Make a list of what layer sees what. Clearly you’re able to authenticate through apache and apache believes they’re a real user.

It’s when we go to start processes as another user that we run into issues. You can run this command and it works. Presumably you run this as root. What happens when you’re apache. sudo -u apache sudo /opt/ood/nginx_stage/sbin/nginx_stage pun -u fredfoo -a https%3a%2f%2fresearch-cluster.petermac.org.au%3a443%2fnginx%2finit%3fredir%3d%24http_x_forwarded_escaped_uri.

Maybe strace on this on this will tell us where it’s failing.

Hi Jeff and all,
Been a long time but finally getting back to this. Would you believe this only happens to a few people. Two of which are power users who cannot use OOD for this reason. Others are fine.

Anyway I have setup another test account and have dumped a trace file. Note that when I run this it works. If I then logout, close the browser and run “ ./nginx_stage nginx_clean” . The problem re-occurs. I have tried adding this test account as a local user on the ood host and still I get “ Error – user does not exist: fredfoo
Run nginx_stage --help to see the full.list of command options.”

but this works until a reboot or I guess a clean up runs.
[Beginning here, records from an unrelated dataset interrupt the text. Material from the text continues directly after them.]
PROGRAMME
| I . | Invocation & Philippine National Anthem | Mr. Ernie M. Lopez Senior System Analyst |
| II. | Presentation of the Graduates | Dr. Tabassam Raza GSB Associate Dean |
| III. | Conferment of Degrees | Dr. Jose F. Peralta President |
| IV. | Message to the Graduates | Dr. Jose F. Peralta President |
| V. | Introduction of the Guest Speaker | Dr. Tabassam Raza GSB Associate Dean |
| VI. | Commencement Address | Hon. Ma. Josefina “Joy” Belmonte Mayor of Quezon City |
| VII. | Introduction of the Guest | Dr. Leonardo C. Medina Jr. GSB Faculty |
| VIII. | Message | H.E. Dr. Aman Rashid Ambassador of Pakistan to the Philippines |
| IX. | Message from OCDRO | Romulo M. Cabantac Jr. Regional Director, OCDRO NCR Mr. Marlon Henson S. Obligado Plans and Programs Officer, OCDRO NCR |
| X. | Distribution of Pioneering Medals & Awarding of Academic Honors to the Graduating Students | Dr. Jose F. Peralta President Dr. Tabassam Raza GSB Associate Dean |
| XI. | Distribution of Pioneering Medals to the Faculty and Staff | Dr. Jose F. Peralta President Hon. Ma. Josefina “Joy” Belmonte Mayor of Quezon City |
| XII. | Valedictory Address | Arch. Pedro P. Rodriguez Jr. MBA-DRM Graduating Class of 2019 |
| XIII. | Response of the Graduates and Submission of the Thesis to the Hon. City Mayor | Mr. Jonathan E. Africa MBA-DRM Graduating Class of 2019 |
strace -o /tmp/ood-keam sudo -u apache sudo /opt/ood/nginx_stage/sbin/nginx_stage pun -u skeam -a https%3a%2f%2fresearch-cluster.petermac.org.au%3a443%2fnginx%2finit%3fredir%3d%24http_x_forwarded_escaped_uri

Please please anyone know where to look for this?

I would paste the strace but it’s quite a lot of lines as you could image. Is there a preferred way I could send it to you? Many Thx

EDIT: Clarification, I don’t even need to run the “ ./nginx_stage nginx_clean” command, simply logging out, closing the bowser, re-logging in gets me back to square one. Also note that the file “ /var/log/ondemand-nginx/skeam/error.log” has no entries in it so this issue must be early in the process. i.e. coz the user is not found according to OOD login. Thx

I just enabled uploading .txt files (along with yml and json). We have plenty of storage too (though it can’t be more than a couple kb?).
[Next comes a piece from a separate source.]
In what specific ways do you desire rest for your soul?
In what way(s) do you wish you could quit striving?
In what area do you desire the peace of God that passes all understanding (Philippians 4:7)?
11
In any case, you can just upload it to this topic if you like. If not, maybe pastebin could work. Feel free to remove or obfuscate whatever you need.

Thx, Here is the attachment from:

strace -o /tmp/ood-keam sudo -u apache sudo /opt/ood/nginx_stage/sbin/nginx_stage pun -u skeam -a https%3a%2f%2ffredo-cluster%3a443%2fnginx%2finit%3fredir%3d%24http_x_forwarded_escaped_uri

ood-keam.txt (113.5 KB)

Hi Guys,

Any insights?

Thanks for the attachment, still looking into it.

There’s something very funny going on here contextually grabbing these straces.

Initially I tried to replicate to get a strace log like yours and got something very different. Then saw you created this from the command line, so replicated that and I believe that’s wrong. What you have in the strace log is as far as I can tell, OK. You never hit ruby code in nginx_stage, indeed you never hit bash code in the sbin/nginx_stage bash script! And it exists 0 meaning it was a good exit.

I think you’re getting a strace of the sudo command itself and not a strace of /opt/ood/nginx_stage/sbin/nginx_stage command.

I think you should run the strace command as root directly instead of sudo -u apache. That is, su - root and then run strace.

Do a simple search for “ruby” in the output and you should see all sorts of hits. I think that’s the strace output we’re looking for.

This topic was automatically closed 180 days after the last reply. New replies are no longer allowed.

This should be resolved in 2.0. Or at least it gives you a better error message and tells you what you need to reconfigure in the SSSD stack.